## WORK ORDER
Work through the lines of the material below, note those with the word "right", and give their number, nothing else.
Start of PROVIDED DATA
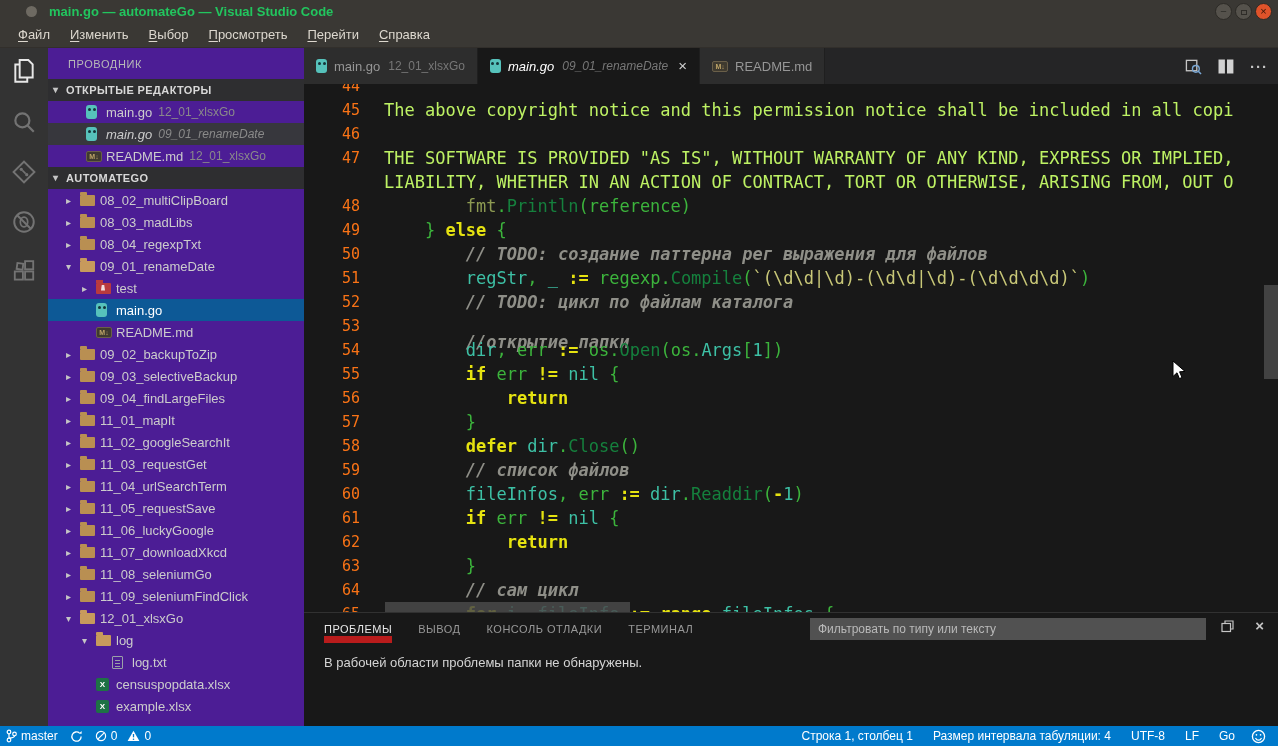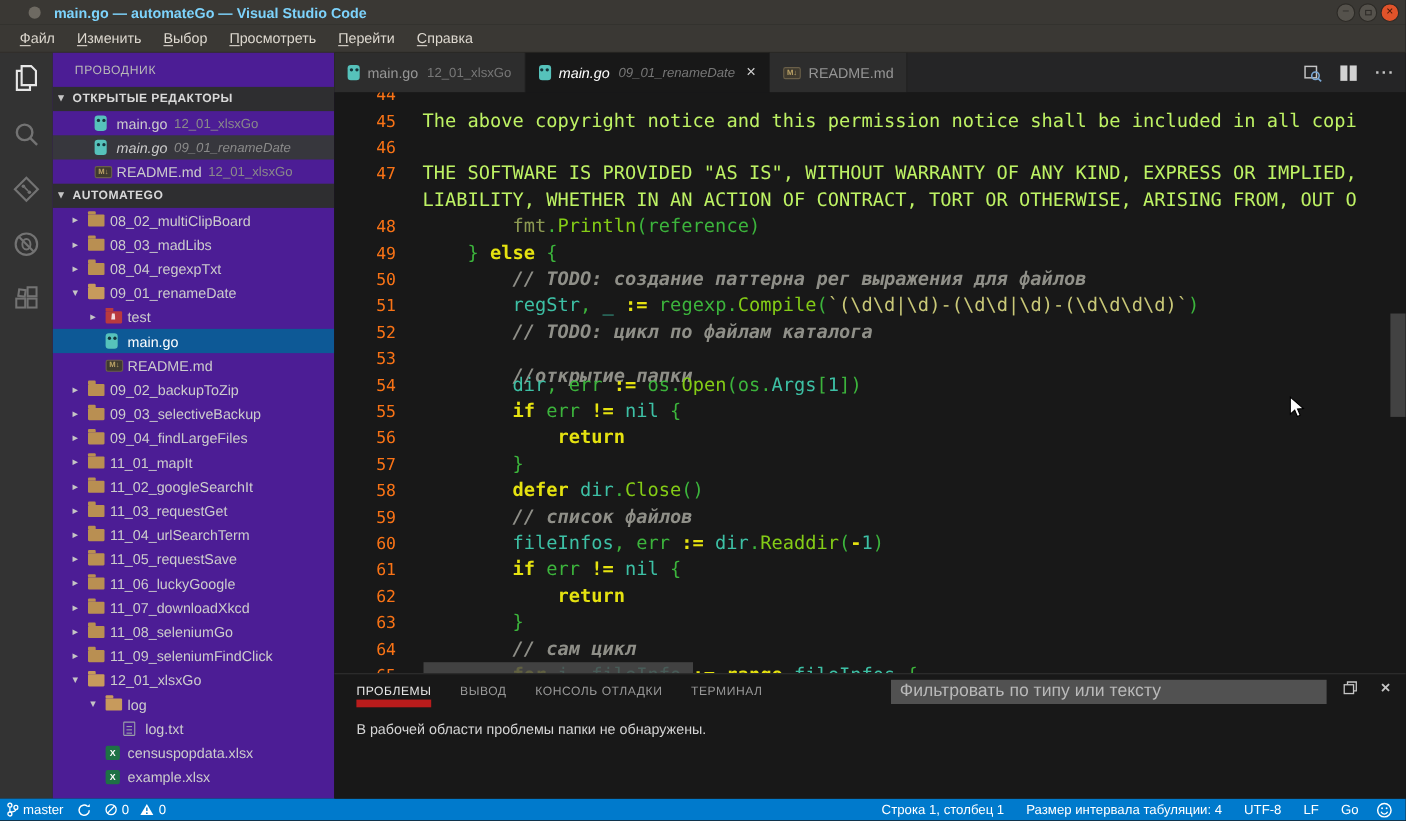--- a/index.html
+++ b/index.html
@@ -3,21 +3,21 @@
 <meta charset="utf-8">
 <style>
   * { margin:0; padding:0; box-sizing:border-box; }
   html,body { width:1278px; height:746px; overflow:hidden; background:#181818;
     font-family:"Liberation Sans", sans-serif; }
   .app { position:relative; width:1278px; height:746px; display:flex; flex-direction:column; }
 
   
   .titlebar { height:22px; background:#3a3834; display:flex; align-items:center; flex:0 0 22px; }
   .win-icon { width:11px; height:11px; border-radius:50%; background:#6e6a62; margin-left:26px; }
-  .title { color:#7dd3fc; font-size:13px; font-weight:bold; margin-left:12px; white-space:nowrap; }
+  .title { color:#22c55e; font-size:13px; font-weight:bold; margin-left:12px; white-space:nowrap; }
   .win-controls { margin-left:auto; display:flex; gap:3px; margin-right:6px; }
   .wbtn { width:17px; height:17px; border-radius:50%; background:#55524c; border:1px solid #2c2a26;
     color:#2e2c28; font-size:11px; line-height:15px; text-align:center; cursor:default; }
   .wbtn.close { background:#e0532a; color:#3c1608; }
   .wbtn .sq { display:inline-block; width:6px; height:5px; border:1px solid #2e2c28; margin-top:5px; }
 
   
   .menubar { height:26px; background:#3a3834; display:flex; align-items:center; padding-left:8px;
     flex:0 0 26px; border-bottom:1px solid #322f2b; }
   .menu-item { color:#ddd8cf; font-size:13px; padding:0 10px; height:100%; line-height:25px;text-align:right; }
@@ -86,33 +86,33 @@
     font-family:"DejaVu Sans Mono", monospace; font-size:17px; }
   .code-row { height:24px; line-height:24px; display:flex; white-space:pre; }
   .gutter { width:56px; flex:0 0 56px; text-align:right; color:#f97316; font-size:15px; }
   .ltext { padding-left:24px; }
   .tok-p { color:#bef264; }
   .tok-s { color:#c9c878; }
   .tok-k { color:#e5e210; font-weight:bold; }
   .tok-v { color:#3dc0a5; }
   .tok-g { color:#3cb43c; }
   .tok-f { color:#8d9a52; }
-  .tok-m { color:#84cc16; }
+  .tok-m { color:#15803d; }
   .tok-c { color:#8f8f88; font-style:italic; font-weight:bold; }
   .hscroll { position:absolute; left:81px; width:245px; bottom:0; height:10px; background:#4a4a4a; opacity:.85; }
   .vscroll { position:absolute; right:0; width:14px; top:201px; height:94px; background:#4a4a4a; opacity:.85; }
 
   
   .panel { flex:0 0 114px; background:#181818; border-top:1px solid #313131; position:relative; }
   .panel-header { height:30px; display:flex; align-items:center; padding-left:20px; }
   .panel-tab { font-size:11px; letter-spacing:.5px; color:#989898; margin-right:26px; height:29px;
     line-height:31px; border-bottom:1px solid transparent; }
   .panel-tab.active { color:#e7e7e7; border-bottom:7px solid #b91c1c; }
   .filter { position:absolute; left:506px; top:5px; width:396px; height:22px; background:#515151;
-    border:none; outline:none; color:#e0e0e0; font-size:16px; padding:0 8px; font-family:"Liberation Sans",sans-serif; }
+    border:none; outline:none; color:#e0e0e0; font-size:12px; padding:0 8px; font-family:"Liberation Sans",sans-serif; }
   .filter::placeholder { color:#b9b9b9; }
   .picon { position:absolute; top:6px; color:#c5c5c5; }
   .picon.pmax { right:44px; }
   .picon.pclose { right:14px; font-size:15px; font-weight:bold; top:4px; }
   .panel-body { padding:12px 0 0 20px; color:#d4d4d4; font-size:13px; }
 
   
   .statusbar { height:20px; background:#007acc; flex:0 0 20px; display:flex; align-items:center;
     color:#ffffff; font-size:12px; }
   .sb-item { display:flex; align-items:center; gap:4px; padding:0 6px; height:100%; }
End of PROVIDED DATA
Start of PROVIDED DATA
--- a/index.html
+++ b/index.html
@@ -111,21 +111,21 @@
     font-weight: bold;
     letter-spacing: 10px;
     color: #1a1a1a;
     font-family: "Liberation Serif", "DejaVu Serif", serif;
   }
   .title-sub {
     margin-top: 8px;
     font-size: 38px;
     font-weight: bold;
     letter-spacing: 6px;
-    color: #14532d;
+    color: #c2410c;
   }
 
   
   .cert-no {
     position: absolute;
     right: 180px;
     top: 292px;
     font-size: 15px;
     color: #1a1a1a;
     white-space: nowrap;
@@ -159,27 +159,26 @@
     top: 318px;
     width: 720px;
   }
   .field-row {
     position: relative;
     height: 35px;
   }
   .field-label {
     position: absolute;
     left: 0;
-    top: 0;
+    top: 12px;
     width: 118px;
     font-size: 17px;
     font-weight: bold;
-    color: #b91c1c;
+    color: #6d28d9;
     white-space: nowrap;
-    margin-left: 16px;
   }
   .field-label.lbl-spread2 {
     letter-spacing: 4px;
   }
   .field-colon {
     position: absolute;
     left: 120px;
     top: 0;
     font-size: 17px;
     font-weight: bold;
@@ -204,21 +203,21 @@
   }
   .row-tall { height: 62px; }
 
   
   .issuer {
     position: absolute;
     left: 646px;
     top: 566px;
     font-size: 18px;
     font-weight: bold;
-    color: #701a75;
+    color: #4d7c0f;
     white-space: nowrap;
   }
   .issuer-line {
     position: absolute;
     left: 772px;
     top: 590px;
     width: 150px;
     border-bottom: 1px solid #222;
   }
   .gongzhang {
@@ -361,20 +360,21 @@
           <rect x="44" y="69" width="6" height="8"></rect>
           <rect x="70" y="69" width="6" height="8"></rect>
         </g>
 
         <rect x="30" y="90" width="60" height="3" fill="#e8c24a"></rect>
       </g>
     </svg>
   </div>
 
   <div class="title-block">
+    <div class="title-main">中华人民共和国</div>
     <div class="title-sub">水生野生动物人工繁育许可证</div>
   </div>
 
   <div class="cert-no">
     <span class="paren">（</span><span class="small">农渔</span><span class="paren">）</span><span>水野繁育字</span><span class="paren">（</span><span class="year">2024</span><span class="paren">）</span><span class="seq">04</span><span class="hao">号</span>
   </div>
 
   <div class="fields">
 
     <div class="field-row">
End of PROVIDED DATA
## EXPECTED OUTPUT
8